*INSTRUCTIONS TO FOLLOW*: Write out every line of the items below as a single numbered list, leaving out any blank lines.

*PROVIDED DATA*:
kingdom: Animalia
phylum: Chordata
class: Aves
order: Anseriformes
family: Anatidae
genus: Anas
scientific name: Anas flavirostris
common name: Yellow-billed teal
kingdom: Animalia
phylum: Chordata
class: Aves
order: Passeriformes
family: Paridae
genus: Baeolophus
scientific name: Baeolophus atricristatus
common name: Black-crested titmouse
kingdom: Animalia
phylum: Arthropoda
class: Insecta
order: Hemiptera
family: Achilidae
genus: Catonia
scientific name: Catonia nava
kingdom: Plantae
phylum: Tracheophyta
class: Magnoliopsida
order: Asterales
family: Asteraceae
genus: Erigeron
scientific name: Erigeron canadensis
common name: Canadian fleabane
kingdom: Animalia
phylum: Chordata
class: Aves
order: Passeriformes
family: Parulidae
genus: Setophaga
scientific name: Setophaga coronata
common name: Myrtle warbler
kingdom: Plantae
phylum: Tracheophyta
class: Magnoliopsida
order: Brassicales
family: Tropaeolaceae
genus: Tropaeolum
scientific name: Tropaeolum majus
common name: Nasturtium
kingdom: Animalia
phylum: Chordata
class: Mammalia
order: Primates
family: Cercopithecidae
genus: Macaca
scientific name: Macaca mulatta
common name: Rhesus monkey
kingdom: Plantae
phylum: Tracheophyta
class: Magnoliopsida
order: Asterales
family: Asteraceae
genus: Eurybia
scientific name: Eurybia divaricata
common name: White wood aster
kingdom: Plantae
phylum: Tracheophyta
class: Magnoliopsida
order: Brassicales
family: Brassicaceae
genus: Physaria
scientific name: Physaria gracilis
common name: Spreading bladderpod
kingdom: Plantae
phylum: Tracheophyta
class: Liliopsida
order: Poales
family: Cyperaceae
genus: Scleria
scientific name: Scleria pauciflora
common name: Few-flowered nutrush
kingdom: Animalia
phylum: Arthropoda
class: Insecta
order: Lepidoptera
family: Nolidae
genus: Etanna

*RESULT OF THE EXERCISE*:
1. kingdom: Animalia
2. phylum: Chordata
3. class: Aves
4. order: Anseriformes
5. family: Anatidae
6. genus: Anas
7. scientific name: Anas flavirostris
8. common name: Yellow-billed teal
9. kingdom: Animalia
10. phylum: Chordata
11. class: Aves
12. order: Passeriformes
13. family: Paridae
14. genus: Baeolophus
15. scientific name: Baeolophus atricristatus
16. common name: Black-crested titmouse
17. kingdom: Animalia
18. phylum: Arthropoda
19. class: Insecta
20. order: Hemiptera
21. family: Achilidae
22. genus: Catonia
23. scientific name: Catonia nava
24. kingdom: Plantae
25. phylum: Tracheophyta
26. class: Magnoliopsida
27. order: Asterales
28. family: Asteraceae
29. genus: Erigeron
30. scientific name: Erigeron canadensis
31. common name: Canadian fleabane
32. kingdom: Animalia
33. phylum: Chordata
34. class: Aves
35. order: Passeriformes
36. family: Parulidae
37. genus: Setophaga
38. scientific name: Setophaga coronata
39. common name: Myrtle warbler
40. kingdom: Plantae
41. phylum: Tracheophyta
42. class: Magnoliopsida
43. order: Brassicales
44. family: Tropaeolaceae
45. genus: Tropaeolum
46. scientific name: Tropaeolum majus
47. common name: Nasturtium
48. kingdom: Animalia
49. phylum: Chordata
50. class: Mammalia
51. order: Primates
52. family: Cercopithecidae
53. genus: Macaca
54. scientific name: Macaca mulatta
55. common name: Rhesus monkey
56. kingdom: Plantae
57. phylum: Tracheophyta
58. class: Magnoliopsida
59. order: Asterales
60. family: Asteraceae
61. genus: Eurybia
62. scientific name: Eurybia divaricata
63. common name: White wood aster
64. kingdom: Plantae
65. phylum: Tracheophyta
66. class: Magnoliopsida
67. order: Brassicales
68. family: Brassicaceae
69. genus: Physaria
70. scientific name: Physaria gracilis
71. common name: Spreading bladderpod
72. kingdom: Plantae
73. phylum: Tracheophyta
74. class: Liliopsida
75. order: Poales
76. family: Cyperaceae
77. genus: Scleria
78. scientific name: Scleria pauciflora
79. common name: Few-flowered nutrush
80. kingdom: Animalia
81. phylum: Arthropoda
82. class: Insecta
83. order: Lepidoptera
84. family: Nolidae
85. genus: Etanna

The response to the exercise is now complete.